Sobre canções, pinturas, histórias, testamentos e um rosto caroçudo

Dia 06 do distanciamento/isolamento social.

Hoje eu: chorei. E fiz tapioca. Assisti um filme inspirador sobre uma pintora chamada Maudie. Peguei receita de empadão com a Renata. Mandei mensagens de amor. Inclusive um áudio. Lavei peças pequenas, à mão. Fiz esteira, pouco mais de meia hora. Tomei banhos, vários banhos. Me preocupei com dinheiro. Terminei mais uma novela policial. Coloquei Mariene de Castro pra cantar Falsa Baiana e dancei. Fiz cuscuz e fui além, fiz farofa de cuscuz com linguiça. Desejei uma cerveja gelada, mas queria junto o bar e os amigos, então melhor nem pensar nisso. Bebi água. Maycon contou que a Biscoito Fino tinha liberado o show da Bethânia e Zeca Pagodinho, assisti e mandei o link pro meu pai. Comprei livrinhos pra minhas sobrinhas. Lavei a louça e arrumei a pia da cozinha.  Dormi no fim de tarde. Acordei com sede, tomei água (tenho tomado muito mais água que sempre) e agora voltarei ao kindle. Mais tarde vou esquentar o resto da sopa de ontem.

Quando eu digo que essa situação está me devastando não é jeito de dizer. Além da rosácea que tá tornando meu rosto uma bola de fogo caroçuda, cólicas de revirar os olhos e agora duas obturações caíram.

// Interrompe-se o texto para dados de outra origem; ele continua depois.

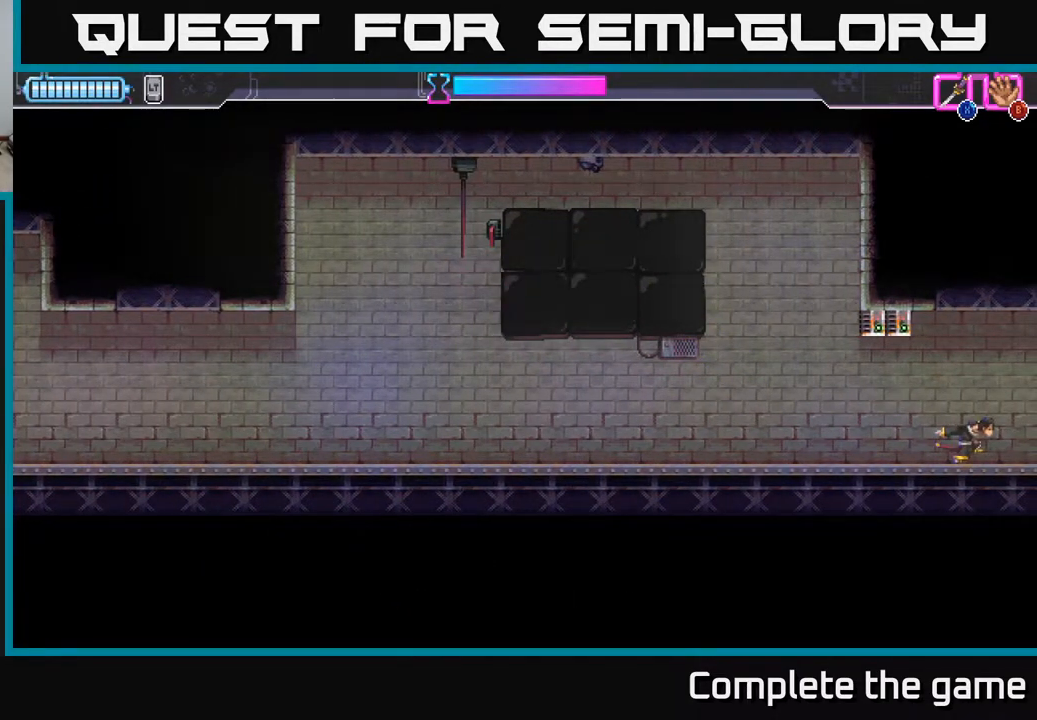
{"buttons": [], "left_stick": "right", "right_stick": "center", "events": []}
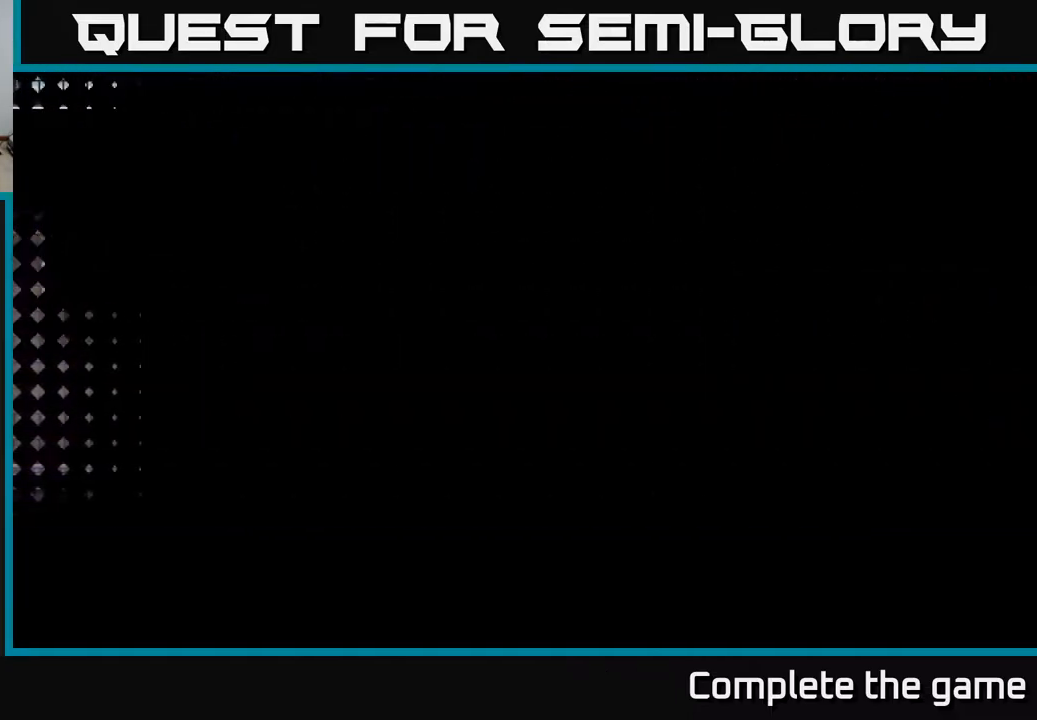
{"buttons": [], "left_stick": "center", "right_stick": "center", "events": [[300, "left_stick", "center"]]}
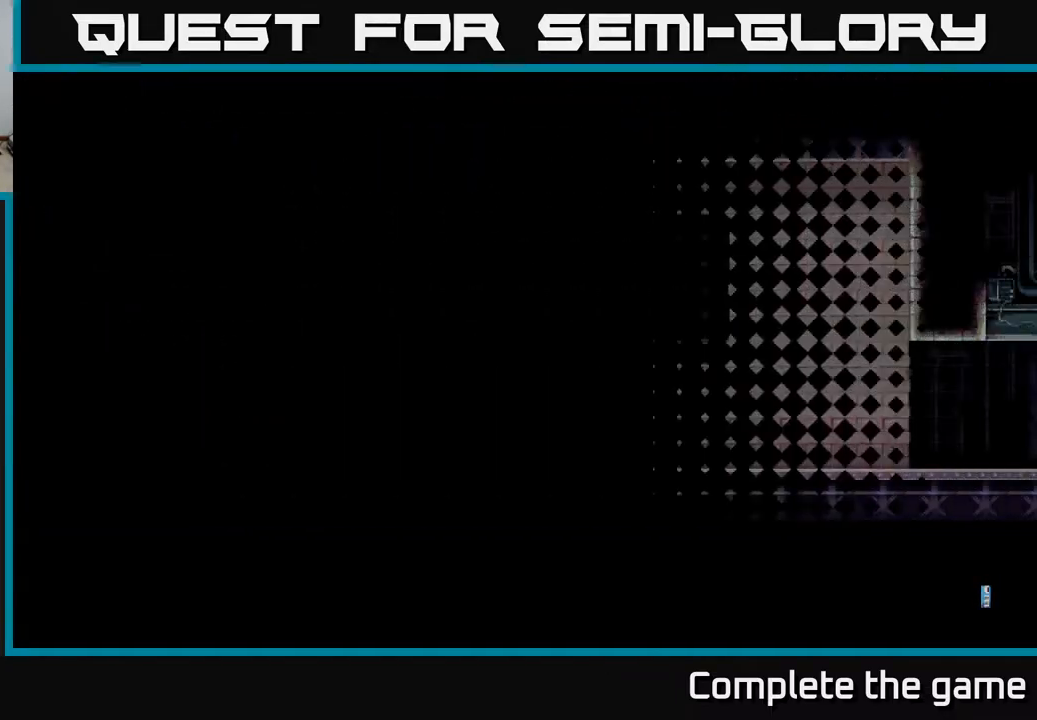
{"buttons": [], "left_stick": "right", "right_stick": "center", "events": [[383, "left_stick", "right"]]}
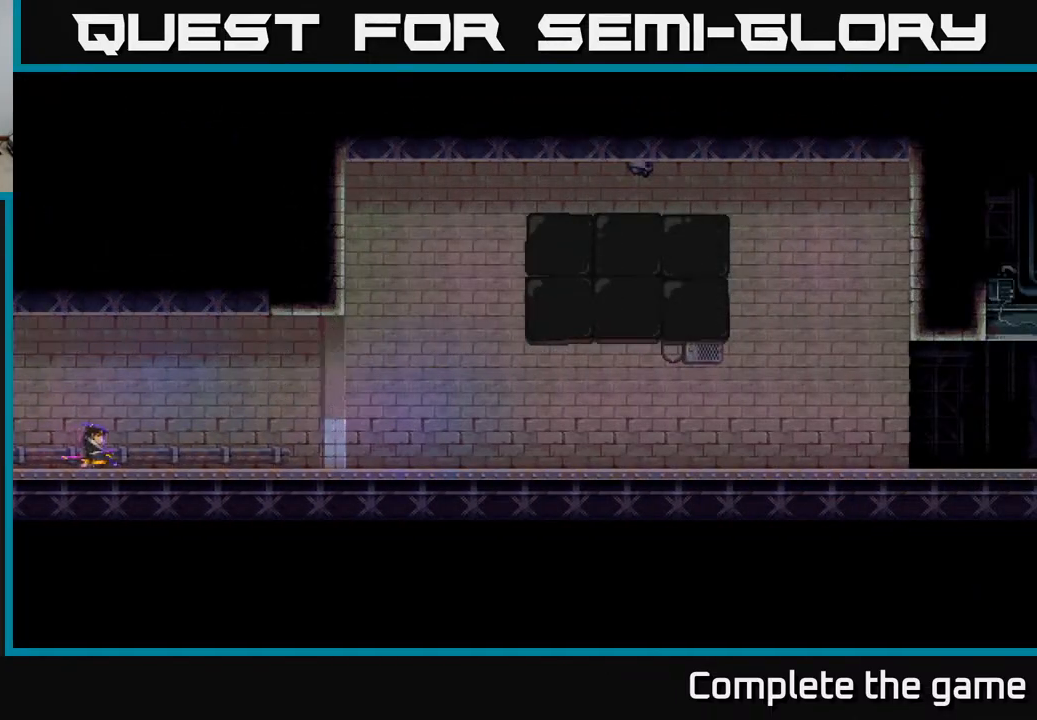
{"buttons": [], "left_stick": "right", "right_stick": "center", "events": []}
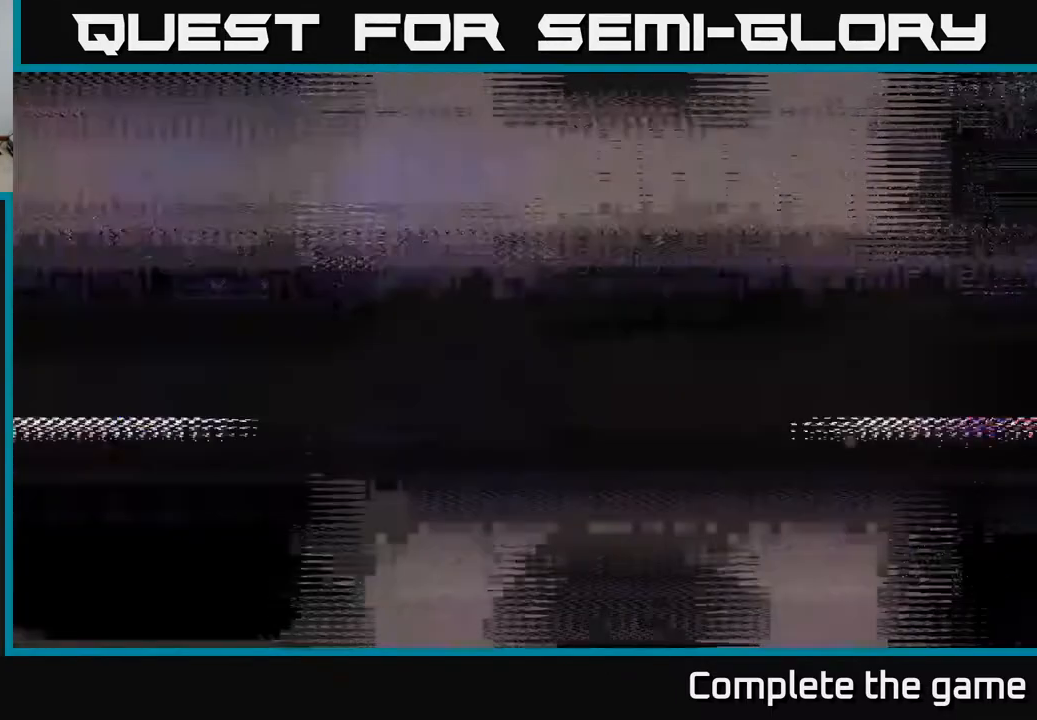
{"buttons": [], "left_stick": "right", "right_stick": "center", "events": []}
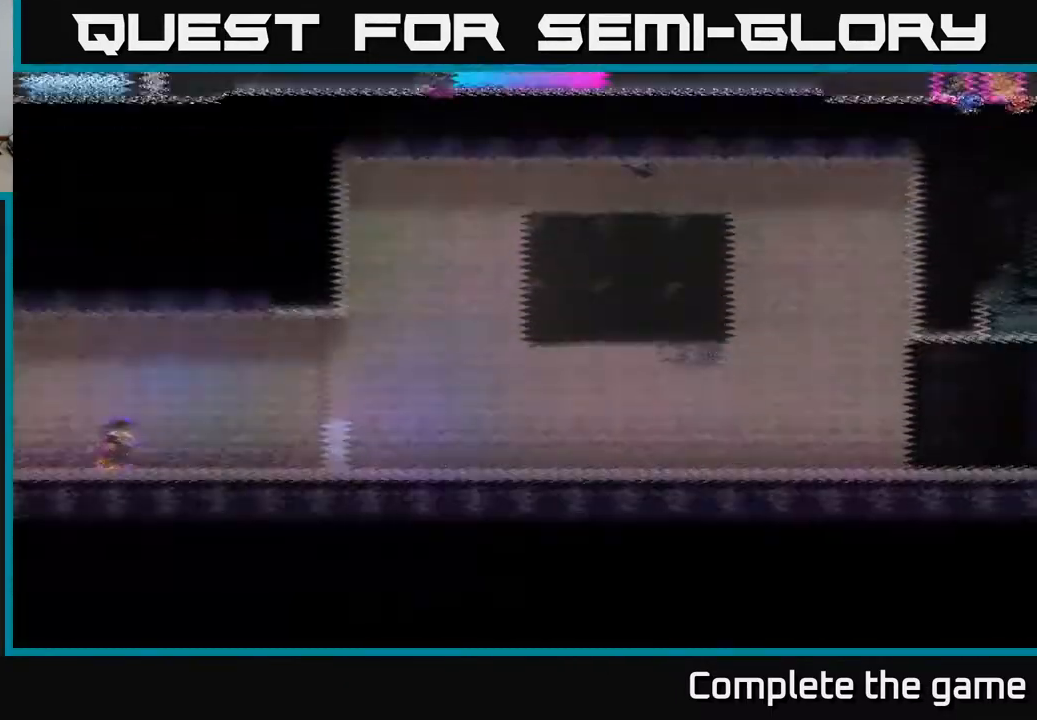
{"buttons": [], "left_stick": "right", "right_stick": "center", "events": []}
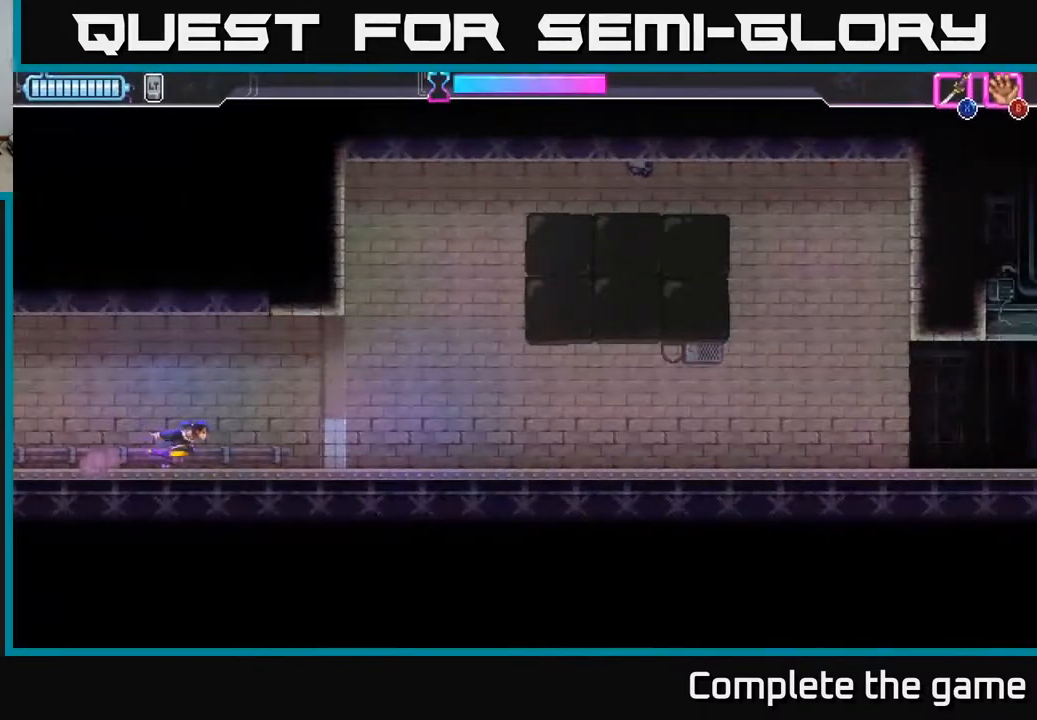
{"buttons": [], "left_stick": "right", "right_stick": "center", "events": []}
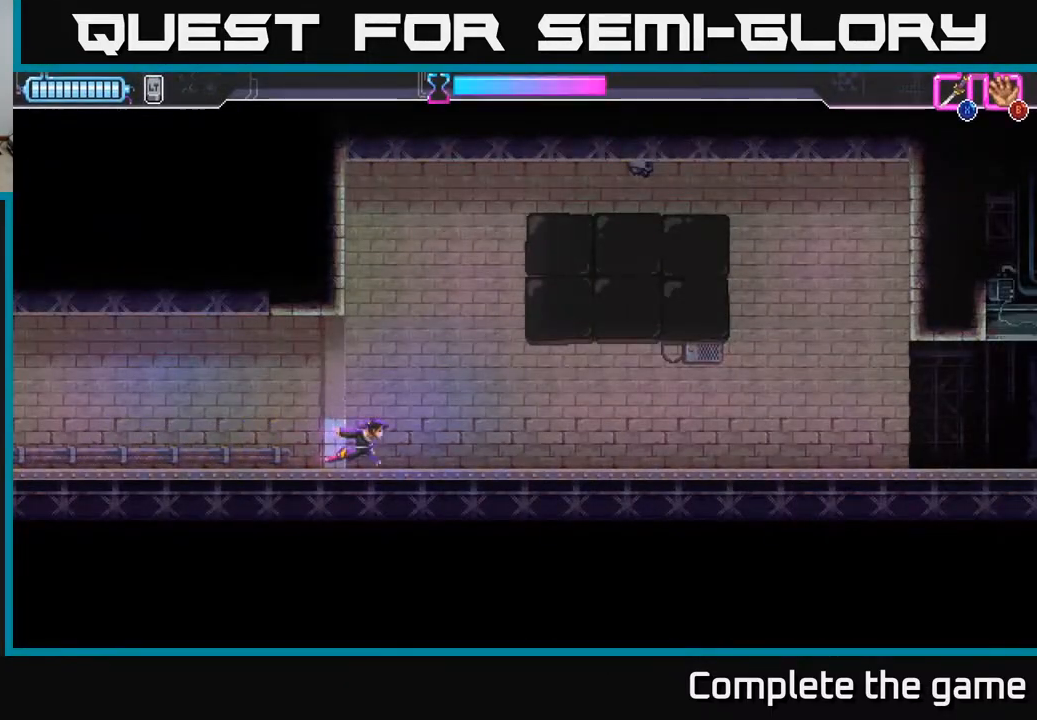
{"buttons": [], "left_stick": "right", "right_stick": "center", "events": []}
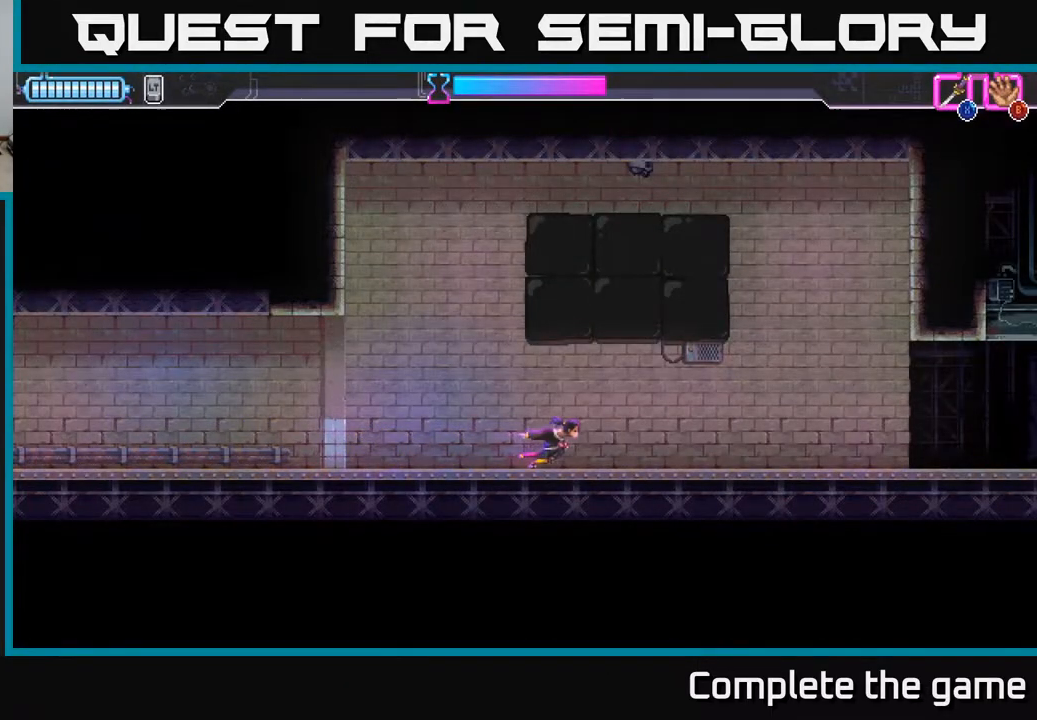
{"buttons": [], "left_stick": "right", "right_stick": "center", "events": []}
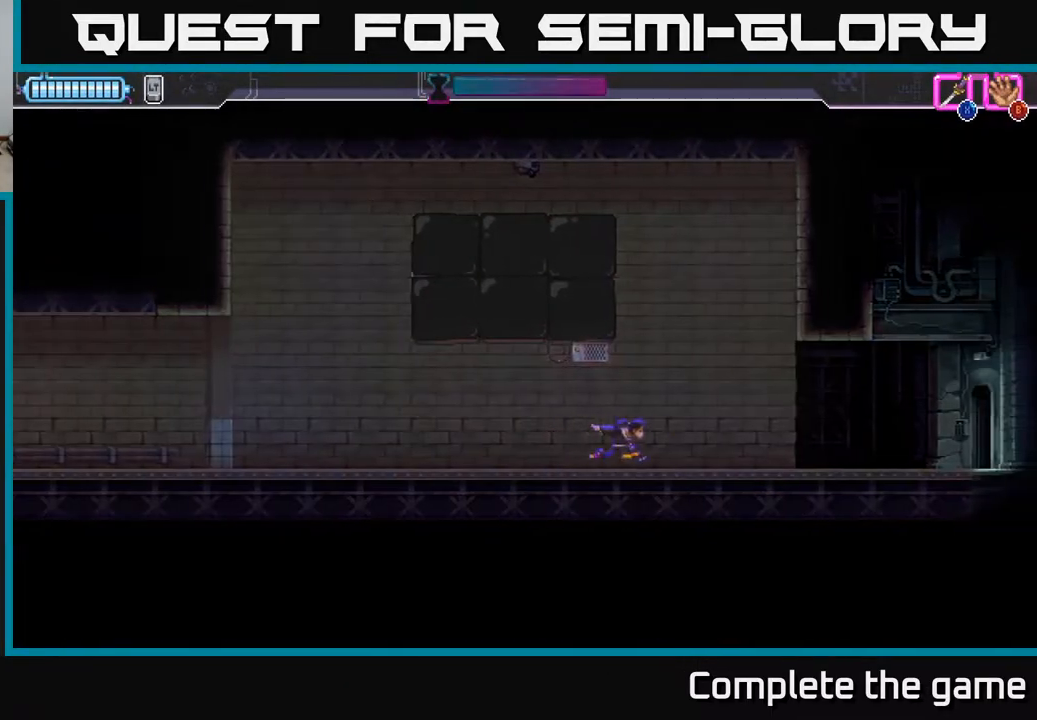
{"buttons": [], "left_stick": "right", "right_stick": "center", "events": []}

Lá em casa (na casa e no tempo da minha infância) tinha um LP que entre outras tantas canções, tinha duas que falavam de cores e sedução. Eu cantarolava – e até hoje sei – grande parte das duas. Achava bem fofo quando ouvia: “um sapatinho eu vou, com laço cor de rosa enfeitar, e perto dele eu vou, andar devagarinho e o broto conquistar“. Mas a cor e a canção que eram e permaneceram as minhas: “meu carro é vermelho, não uso espelho pra me pentear, botinha sem meia e só na areia eu sei trabalhar“. Daí pra frente, cabelo desarranjado e uma certa displicência na vida. Além de, claro, ter muitos garotos e considerar bem normal. Daí eu cresci e passei a andar com um bocado de feminista maravilhosa mas sempre fui mais relaxada com os produtos culturais e os papéis de gênero porque, suspeito, tem muita coisa poderosa na mediação. Ah, minha música preferida no LP era Filme Triste e eu na vida fui muito mais broto e melhor amiga que mocinha que ia ao cinema.

Eu nunca tive medo de morrer. Uma certa pena, se for cedo, mas medo, não tenho. Desde antes dos catorze anos que fiz testamento. Sério, meu violão fica pra Fulano, meus livros pra Sicrana. Entretanto sempre tive – e tenho – medo de ficar cega. E, junto, pela experiência de ser asmática – medo, pavor, da dor do ar faltando. Qual o efeito do corona? É ironia isso aí, vida? (quanto ao testamento, não preciso mais, tenho filho, fica tudo, coisas, saudade, futuro, memória, tudo é dele).

Eu não sou muito dessas que se comove com histórias de superação por causa da superação (mas sim, às vezes acontece de me comover porque é uma história e gente me comove). Hoje eu conheci a Maudie Lewis e gostei muito de sabê-la. Gostei das pinturas, das cores e gostei da inveja que ela me fez sentir por saber ver a beleza no mundo, por saber reconhecer o amor que lhe dedicavam do jeito que podiam senti-lo e manifestá-lo, por saber ser generosa em retratar as miudezas que via de um jeito imenso. Tive inveja do cantinho que soube fazer pra ela e, nele, ser.